YOUR INSTRUCTIONS |
Rewrite everything from the line containing "genus: Amaranthus" down to and including the line containing "catalogue / barcode: US 946611" as a numbered list, skipping any blank lines.

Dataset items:
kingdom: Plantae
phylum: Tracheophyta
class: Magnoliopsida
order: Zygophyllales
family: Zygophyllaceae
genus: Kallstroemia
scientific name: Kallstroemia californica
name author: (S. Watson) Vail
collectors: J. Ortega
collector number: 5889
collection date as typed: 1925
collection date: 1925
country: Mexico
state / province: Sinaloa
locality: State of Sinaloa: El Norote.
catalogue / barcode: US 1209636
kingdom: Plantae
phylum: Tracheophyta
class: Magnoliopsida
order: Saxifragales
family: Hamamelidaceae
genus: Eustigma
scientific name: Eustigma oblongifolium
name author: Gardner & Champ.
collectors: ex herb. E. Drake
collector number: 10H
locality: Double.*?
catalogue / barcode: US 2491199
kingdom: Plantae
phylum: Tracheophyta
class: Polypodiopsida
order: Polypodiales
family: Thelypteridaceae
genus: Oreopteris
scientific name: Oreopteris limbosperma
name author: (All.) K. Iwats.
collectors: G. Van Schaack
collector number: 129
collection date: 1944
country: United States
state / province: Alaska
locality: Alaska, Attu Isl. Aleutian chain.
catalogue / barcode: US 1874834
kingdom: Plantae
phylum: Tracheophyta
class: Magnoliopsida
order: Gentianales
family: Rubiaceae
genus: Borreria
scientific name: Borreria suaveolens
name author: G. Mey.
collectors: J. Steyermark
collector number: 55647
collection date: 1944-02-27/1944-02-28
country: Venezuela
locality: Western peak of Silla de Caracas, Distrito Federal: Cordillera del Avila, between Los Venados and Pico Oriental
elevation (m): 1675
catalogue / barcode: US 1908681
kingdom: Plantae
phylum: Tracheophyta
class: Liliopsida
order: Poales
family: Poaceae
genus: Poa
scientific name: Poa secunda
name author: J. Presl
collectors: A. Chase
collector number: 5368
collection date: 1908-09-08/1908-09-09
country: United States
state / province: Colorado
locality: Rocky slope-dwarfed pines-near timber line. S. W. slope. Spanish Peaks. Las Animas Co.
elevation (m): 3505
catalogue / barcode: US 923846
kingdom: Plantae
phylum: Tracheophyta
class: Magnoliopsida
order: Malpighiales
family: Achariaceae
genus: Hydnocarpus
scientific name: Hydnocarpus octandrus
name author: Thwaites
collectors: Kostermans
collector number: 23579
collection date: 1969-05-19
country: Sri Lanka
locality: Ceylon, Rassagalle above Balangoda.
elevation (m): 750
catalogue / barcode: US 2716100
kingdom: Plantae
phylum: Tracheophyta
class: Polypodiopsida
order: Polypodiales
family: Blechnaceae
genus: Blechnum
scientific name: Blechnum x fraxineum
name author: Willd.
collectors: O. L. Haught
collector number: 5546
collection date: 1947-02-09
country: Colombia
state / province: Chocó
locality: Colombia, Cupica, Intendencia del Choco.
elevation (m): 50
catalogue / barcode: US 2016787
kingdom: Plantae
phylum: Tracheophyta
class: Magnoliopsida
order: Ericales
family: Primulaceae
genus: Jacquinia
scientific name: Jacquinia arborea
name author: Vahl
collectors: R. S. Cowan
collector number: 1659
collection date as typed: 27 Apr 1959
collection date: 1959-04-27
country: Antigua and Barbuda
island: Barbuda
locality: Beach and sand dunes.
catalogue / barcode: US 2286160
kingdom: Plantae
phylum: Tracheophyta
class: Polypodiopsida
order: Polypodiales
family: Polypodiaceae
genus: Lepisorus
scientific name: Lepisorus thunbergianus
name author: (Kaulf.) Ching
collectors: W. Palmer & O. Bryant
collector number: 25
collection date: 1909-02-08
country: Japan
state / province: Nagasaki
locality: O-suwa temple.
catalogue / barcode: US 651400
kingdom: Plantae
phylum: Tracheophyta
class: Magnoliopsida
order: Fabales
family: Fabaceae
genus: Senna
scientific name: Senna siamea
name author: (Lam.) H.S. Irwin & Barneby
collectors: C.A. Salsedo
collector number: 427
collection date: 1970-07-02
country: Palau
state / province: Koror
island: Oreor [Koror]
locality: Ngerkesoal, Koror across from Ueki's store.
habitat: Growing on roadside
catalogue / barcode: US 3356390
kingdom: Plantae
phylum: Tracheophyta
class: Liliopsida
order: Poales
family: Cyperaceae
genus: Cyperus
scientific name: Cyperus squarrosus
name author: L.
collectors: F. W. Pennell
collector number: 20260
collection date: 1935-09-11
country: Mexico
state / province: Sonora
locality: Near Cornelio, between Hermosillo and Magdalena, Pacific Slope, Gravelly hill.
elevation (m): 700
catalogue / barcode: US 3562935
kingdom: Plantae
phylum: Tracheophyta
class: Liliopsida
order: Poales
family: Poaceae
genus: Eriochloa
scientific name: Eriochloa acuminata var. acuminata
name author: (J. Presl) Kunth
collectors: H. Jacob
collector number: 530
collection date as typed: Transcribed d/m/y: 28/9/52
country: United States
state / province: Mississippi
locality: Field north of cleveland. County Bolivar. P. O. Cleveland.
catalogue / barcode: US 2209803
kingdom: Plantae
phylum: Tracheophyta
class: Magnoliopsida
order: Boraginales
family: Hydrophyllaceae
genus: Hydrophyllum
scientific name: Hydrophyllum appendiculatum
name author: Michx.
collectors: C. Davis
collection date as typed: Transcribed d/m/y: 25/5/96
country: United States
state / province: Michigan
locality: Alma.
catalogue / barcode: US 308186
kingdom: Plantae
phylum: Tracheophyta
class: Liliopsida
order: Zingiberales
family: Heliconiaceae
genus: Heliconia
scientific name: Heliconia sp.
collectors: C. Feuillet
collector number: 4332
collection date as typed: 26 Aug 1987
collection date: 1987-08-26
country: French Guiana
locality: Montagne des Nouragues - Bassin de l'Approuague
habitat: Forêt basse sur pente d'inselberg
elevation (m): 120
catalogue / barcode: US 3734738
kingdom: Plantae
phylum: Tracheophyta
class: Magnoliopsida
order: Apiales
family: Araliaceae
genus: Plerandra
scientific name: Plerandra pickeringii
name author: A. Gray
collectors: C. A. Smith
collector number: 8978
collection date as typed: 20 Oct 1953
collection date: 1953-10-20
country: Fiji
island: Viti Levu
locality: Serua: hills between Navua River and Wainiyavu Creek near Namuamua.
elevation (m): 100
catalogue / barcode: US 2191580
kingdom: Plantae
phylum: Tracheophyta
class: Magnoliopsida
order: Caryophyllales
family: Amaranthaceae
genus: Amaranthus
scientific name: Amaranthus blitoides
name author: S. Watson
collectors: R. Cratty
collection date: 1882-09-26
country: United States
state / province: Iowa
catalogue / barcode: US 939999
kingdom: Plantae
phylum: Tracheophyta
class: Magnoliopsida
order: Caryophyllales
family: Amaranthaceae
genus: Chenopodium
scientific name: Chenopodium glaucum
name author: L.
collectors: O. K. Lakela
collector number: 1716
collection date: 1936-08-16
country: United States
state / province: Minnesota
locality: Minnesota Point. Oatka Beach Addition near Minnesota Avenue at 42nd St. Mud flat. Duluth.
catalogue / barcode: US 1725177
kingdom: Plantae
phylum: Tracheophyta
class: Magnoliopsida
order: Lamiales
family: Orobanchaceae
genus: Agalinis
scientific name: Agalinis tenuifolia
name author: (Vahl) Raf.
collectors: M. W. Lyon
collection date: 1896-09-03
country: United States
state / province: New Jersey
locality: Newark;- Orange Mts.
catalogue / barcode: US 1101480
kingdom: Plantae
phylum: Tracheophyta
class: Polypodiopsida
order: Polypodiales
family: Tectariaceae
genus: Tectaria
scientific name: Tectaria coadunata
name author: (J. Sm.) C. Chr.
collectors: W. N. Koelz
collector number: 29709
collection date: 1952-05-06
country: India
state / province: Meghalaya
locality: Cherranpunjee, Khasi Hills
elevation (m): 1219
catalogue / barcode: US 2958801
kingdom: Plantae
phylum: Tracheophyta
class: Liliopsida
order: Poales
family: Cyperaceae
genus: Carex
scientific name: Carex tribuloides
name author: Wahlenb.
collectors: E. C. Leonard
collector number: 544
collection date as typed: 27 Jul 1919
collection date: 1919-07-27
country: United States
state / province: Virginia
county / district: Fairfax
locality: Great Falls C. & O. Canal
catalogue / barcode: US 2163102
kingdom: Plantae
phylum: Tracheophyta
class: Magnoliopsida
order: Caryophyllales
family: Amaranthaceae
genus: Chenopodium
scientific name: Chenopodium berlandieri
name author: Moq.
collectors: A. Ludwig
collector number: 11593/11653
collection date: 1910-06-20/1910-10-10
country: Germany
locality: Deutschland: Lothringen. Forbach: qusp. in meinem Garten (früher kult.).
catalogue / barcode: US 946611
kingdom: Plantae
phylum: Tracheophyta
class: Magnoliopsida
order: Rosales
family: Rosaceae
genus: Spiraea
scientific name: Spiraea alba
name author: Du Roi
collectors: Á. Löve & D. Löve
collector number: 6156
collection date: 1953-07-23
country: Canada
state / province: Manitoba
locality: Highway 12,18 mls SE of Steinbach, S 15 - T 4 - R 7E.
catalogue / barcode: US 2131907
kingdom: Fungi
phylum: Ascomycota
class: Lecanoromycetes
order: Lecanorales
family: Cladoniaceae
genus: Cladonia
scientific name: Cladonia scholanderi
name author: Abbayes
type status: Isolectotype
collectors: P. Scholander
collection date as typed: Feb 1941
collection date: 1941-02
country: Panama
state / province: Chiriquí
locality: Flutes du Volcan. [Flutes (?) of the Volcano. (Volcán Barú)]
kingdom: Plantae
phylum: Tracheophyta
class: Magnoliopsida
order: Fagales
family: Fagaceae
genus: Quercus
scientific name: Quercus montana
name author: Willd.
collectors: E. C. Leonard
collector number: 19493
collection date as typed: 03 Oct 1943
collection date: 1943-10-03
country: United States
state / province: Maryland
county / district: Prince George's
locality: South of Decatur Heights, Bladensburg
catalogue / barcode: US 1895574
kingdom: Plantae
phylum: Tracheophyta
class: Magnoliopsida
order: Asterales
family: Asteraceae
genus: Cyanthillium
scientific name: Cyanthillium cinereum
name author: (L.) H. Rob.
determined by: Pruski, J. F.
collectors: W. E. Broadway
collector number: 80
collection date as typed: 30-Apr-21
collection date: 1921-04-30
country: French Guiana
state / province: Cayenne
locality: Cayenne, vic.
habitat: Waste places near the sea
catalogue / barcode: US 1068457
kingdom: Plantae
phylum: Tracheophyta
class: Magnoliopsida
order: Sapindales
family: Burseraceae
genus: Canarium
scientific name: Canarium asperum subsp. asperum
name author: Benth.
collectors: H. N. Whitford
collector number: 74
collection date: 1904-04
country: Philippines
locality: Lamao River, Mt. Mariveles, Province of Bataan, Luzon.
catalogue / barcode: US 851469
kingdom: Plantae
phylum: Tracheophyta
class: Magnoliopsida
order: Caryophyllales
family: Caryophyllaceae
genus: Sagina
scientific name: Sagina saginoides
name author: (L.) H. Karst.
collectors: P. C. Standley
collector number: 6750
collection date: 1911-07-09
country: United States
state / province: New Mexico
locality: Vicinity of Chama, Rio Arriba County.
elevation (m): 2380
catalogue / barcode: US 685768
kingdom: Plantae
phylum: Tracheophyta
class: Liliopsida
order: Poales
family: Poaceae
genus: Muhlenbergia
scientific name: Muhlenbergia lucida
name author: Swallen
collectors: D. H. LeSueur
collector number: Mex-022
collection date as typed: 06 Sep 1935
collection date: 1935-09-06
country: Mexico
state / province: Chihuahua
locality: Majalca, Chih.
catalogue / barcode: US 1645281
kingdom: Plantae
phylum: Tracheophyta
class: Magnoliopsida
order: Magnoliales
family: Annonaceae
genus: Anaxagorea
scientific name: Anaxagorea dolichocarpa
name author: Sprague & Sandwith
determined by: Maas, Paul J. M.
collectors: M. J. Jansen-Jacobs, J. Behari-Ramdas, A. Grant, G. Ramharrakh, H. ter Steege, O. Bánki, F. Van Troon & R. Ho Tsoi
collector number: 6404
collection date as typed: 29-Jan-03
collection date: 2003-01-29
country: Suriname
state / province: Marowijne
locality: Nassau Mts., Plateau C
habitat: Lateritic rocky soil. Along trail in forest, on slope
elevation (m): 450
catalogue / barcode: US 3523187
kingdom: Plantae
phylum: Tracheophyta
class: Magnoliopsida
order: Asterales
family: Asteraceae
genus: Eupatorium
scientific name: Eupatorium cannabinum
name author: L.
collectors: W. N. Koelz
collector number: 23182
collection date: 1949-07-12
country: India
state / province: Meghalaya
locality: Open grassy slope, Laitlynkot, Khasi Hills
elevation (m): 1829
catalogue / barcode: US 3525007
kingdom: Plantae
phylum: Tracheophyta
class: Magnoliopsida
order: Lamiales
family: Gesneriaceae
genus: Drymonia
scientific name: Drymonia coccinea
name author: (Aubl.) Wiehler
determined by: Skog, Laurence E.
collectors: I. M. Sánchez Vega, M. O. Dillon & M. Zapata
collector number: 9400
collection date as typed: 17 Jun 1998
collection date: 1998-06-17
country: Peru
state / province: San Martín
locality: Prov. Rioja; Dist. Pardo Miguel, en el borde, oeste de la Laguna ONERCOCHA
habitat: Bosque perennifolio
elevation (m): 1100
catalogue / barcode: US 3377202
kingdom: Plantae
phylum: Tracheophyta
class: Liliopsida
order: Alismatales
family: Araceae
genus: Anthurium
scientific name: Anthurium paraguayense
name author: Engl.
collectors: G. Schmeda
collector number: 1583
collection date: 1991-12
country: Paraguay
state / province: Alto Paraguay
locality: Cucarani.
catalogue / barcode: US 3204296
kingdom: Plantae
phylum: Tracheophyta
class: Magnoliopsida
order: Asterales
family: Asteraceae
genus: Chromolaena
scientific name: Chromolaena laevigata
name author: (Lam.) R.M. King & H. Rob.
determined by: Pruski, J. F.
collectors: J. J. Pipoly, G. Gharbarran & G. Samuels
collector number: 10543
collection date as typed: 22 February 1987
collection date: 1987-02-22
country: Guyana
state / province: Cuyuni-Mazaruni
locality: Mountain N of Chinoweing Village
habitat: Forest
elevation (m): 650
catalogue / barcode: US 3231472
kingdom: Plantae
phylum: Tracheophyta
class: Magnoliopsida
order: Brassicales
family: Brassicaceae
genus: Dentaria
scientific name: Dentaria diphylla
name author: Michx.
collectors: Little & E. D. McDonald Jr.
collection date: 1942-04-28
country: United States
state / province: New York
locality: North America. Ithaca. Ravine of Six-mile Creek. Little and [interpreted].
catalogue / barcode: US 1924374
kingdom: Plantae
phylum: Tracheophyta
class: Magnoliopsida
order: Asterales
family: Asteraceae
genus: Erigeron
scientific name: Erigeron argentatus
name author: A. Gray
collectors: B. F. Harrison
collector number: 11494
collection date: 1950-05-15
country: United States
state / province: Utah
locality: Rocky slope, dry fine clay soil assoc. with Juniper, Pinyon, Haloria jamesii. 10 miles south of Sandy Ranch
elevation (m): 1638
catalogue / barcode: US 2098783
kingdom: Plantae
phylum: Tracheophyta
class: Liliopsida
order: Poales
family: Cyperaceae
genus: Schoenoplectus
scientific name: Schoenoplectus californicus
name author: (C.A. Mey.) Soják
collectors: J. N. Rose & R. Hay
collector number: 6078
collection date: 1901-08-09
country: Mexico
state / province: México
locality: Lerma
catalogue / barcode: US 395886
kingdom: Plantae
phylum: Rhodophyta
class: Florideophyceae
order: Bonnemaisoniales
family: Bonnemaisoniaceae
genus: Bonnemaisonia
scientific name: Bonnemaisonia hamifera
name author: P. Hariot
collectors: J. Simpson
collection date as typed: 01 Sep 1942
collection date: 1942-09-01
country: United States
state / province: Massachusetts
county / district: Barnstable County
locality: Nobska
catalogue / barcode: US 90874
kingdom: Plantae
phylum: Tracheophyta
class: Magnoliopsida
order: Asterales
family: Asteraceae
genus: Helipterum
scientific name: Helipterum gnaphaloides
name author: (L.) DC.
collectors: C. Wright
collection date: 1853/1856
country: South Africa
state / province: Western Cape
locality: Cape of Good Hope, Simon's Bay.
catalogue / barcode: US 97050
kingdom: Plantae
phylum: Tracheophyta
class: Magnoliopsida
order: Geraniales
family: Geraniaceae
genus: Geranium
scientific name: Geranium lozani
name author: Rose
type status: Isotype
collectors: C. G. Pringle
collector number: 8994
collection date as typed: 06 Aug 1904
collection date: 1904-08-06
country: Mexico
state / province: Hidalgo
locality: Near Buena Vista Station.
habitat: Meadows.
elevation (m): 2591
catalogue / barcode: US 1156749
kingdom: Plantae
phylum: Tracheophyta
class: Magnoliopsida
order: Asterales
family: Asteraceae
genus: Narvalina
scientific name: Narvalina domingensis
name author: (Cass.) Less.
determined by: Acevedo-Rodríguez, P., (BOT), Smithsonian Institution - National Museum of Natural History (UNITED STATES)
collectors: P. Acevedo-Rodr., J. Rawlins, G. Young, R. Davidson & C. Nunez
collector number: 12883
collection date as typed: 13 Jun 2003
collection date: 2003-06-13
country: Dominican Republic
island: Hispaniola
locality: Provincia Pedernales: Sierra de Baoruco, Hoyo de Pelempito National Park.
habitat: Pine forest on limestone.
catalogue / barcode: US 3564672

OUTPUT FOR THIS TASK |
1. genus: Amaranthus
2. scientific name: Amaranthus blitoides
3. name author: S. Watson
4. collectors: R. Cratty
5. collection date: 1882-09-26
6. country: United States
7. state / province: Iowa
8. catalogue / barcode: US 939999
9. kingdom: Plantae
10. phylum: Tracheophyta
11. class: Magnoliopsida
12. order: Caryophyllales
13. family: Amaranthaceae
14. genus: Chenopodium
15. scientific name: Chenopodium glaucum
16. name author: L.
17. collectors: O. K. Lakela
18. collector number: 1716
19. collection date: 1936-08-16
20. country: United States
21. state / province: Minnesota
22. locality: Minnesota Point. Oatka Beach Addition near Minnesota Avenue at 42nd St. Mud flat. Duluth.
23. catalogue / barcode: US 1725177
24. kingdom: Plantae
25. phylum: Tracheophyta
26. class: Magnoliopsida
27. order: Lamiales
28. family: Orobanchaceae
29. genus: Agalinis
30. scientific name: Agalinis tenuifolia
31. name author: (Vahl) Raf.
32. collectors: M. W. Lyon
33. collection date: 1896-09-03
34. country: United States
35. state / province: New Jersey
36. locality: Newark;- Orange Mts.
37. catalogue / barcode: US 1101480
38. kingdom: Plantae
39. phylum: Tracheophyta
40. class: Polypodiopsida
41. order: Polypodiales
42. family: Tectariaceae
43. genus: Tectaria
44. scientific name: Tectaria coadunata
45. name author: (J. Sm.) C. Chr.
46. collectors: W. N. Koelz
47. collector number: 29709
48. collection date: 1952-05-06
49. country: India
50. state / province: Meghalaya
51. locality: Cherranpunjee, Khasi Hills
52. elevation (m): 1219
53. catalogue / barcode: US 2958801
54. kingdom: Plantae
55. phylum: Tracheophyta
56. class: Liliopsida
57. order: Poales
58. family: Cyperaceae
59. genus: Carex
60. scientific name: Carex tribuloides
61. name author: Wahlenb.
62. collectors: E. C. Leonard
63. collector number: 544
64. collection date as typed: 27 Jul 1919
65. collection date: 1919-07-27
66. country: United States
67. state / province: Virginia
68. county / district: Fairfax
69. locality: Great Falls C. & O. Canal
70. catalogue / barcode: US 2163102
71. kingdom: Plantae
72. phylum: Tracheophyta
73. class: Magnoliopsida
74. order: Caryophyllales
75. family: Amaranthaceae
76. genus: Chenopodium
77. scientific name: Chenopodium berlandieri
78. name author: Moq.
79. collectors: A. Ludwig
80. collector number: 11593/11653
81. collection date: 1910-06-20/1910-10-10
82. country: Germany
83. locality: Deutschland: Lothringen. Forbach: qusp. in meinem Garten (früher kult.).
84. catalogue / barcode: US 946611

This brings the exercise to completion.